Available data »
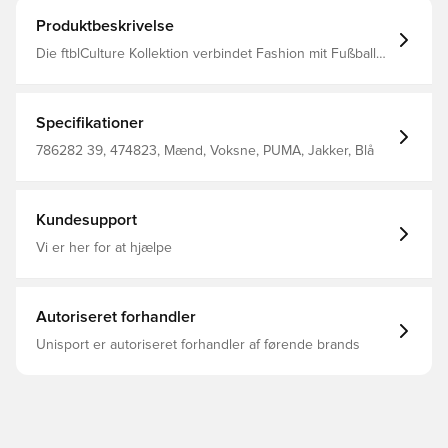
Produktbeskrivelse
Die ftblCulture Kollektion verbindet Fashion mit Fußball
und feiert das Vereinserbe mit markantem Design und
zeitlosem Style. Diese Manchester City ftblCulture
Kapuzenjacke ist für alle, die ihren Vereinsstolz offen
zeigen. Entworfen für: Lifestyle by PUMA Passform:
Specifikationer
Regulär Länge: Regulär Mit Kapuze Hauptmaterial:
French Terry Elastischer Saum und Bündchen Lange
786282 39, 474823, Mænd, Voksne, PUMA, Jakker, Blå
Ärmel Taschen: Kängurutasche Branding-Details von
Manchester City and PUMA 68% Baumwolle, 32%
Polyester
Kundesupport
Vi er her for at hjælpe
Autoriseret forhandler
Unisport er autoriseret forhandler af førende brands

...

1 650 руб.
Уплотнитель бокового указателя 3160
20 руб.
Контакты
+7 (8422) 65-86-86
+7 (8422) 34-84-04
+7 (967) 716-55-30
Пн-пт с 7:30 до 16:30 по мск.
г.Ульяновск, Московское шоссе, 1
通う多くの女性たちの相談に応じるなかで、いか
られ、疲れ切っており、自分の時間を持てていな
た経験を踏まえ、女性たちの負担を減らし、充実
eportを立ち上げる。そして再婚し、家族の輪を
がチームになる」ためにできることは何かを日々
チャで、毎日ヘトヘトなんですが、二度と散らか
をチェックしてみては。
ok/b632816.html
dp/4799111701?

Job »
Reproduce exactly the entries above, limited to the lines from the one with "zeigen. Entworfen für: Lifestyle" through the one with "Unisport er autoriseret", both included.

Output of the exercise »
zeigen. Entworfen für: Lifestyle by PUMA Passform:
Specifikationer
Regulär Länge: Regulär Mit Kapuze Hauptmaterial:
French Terry Elastischer Saum und Bündchen Lange
786282 39, 474823, Mænd, Voksne, PUMA, Jakker, Blå
Ärmel Taschen: Kängurutasche Branding-Details von
Manchester City and PUMA 68% Baumwolle, 32%
Polyester
Kundesupport
Vi er her for at hjælpe
Autoriseret forhandler
Unisport er autoriseret forhandler af førende brands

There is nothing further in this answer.